■ **WHAT IS BEING ASKED**: Copy every one of the following items character for character, keeping each line and symbol as it stands.

--- START DATA EXCERPTS ---

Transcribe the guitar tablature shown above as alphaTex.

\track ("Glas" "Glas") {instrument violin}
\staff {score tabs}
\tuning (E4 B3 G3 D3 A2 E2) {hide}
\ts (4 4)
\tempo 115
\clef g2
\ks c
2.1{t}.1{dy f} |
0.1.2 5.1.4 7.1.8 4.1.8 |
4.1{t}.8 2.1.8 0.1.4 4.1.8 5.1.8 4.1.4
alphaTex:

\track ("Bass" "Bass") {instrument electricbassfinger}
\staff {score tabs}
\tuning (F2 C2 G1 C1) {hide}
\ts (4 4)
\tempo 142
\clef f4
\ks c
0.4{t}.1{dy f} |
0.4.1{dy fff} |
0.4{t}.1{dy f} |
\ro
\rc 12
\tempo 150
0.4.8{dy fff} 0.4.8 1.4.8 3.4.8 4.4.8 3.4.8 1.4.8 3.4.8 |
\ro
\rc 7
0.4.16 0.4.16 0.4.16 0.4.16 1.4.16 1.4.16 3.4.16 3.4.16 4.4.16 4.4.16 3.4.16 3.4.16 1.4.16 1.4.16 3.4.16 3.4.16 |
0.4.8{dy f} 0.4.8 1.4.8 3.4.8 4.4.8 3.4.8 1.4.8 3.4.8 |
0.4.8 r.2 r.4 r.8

--- END DATA EXCERPTS ---

■ **FULL ANSWER**:
Transcribe the guitar tablature shown above as alphaTex.

\track ("Glas" "Glas") {instrument violin}
\staff {score tabs}
\tuning (E4 B3 G3 D3 A2 E2) {hide}
\ts (4 4)
\tempo 115
\clef g2
\ks c
2.1{t}.1{dy f} |
0.1.2 5.1.4 7.1.8 4.1.8 |
4.1{t}.8 2.1.8 0.1.4 4.1.8 5.1.8 4.1.4
alphaTex:

\track ("Bass" "Bass") {instrument electricbassfinger}
\staff {score tabs}
\tuning (F2 C2 G1 C1) {hide}
\ts (4 4)
\tempo 142
\clef f4
\ks c
0.4{t}.1{dy f} |
0.4.1{dy fff} |
0.4{t}.1{dy f} |
\ro
\rc 12
\tempo 150
0.4.8{dy fff} 0.4.8 1.4.8 3.4.8 4.4.8 3.4.8 1.4.8 3.4.8 |
\ro
\rc 7
0.4.16 0.4.16 0.4.16 0.4.16 1.4.16 1.4.16 3.4.16 3.4.16 4.4.16 4.4.16 3.4.16 3.4.16 1.4.16 1.4.16 3.4.16 3.4.16 |
0.4.8{dy f} 0.4.8 1.4.8 3.4.8 4.4.8 3.4.8 1.4.8 3.4.8 |
0.4.8 r.2 r.4 r.8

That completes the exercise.